When you and someone else operate a North Carolina business together and share that business’s profits and losses, you establish a business partnership. Many business partnerships involve legal documents stating as much. However, your partnership agreement does not necessarily have to be in writing for it to prove enforceable. If at some point, your business partner breaches the terms of your partnership agreement, you may need to take one of several different avenues to try to resolve the issue.
According to Chron.com, the option that might serve you most favorably may depend on certain variables, such as whether you want to try to preserve the business relationship in the future. However, many people choose to handle a business partner’s contract breach in one of the following ways.
By holding the partner liable
You have the option of filing a lawsuit against a business partner for a contract breach, such as misappropriating partnership funds or leaving the partnership when the agreement had a set duration. You have this option regardless of whether you want to expel this individual from the partnership moving forward. Whether this is the most favorable option might depend on how substantial the contract breach was and how big your business is, among other considerations.
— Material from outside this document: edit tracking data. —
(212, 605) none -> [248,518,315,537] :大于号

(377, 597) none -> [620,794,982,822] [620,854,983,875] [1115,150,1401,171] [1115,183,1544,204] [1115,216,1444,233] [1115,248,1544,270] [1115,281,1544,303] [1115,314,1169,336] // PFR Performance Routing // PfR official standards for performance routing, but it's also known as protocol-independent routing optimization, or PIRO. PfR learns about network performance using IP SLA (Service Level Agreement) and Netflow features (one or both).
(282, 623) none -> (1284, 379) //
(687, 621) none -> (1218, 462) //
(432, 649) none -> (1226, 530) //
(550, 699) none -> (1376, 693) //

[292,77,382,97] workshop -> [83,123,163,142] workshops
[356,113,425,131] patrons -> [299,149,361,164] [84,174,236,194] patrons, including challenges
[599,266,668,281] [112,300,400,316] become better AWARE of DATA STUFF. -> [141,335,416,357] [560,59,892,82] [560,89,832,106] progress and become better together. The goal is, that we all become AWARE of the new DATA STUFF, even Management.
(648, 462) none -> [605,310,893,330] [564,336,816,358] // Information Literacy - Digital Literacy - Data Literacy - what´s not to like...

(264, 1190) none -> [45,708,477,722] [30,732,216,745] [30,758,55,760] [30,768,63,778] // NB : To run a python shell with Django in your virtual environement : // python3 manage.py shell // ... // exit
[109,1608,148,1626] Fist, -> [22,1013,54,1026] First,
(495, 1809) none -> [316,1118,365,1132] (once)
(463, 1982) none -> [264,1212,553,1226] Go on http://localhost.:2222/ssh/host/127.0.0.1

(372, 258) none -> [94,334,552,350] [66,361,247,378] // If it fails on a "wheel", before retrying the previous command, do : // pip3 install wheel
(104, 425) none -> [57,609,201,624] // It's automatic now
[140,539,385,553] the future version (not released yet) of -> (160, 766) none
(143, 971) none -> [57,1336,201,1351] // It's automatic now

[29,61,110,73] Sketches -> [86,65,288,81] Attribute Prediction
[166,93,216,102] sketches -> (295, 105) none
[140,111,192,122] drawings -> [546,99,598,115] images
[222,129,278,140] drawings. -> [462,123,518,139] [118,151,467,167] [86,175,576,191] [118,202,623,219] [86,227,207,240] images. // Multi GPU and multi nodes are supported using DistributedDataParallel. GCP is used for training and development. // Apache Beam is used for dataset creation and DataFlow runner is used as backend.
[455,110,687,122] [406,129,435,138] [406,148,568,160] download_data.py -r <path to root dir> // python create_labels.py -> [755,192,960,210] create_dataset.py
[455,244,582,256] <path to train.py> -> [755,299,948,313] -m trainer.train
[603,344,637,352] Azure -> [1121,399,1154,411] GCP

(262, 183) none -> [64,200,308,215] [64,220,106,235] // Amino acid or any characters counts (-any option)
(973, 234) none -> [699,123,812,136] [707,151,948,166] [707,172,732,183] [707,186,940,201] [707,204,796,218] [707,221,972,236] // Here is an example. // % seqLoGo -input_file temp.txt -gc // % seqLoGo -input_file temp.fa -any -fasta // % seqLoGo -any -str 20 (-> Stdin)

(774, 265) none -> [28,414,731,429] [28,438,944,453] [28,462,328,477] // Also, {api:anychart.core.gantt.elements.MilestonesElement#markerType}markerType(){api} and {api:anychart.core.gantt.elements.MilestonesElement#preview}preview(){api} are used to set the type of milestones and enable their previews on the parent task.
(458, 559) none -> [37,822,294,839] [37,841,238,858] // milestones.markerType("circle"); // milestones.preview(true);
By expelling the partner from the partnership
In most cases, you have to dissolve an existing partnership if you want to expel a partner for a contract breach. You also need to make sure that you made your decision to expel the partner who breached the contract in good faith. Otherwise, you run the risk of the expelled partner coming back and suing your partnership for damages.
Other possible options for handling a partnership contract breach include seeking liquidated damages or pursuing a settlement between parties.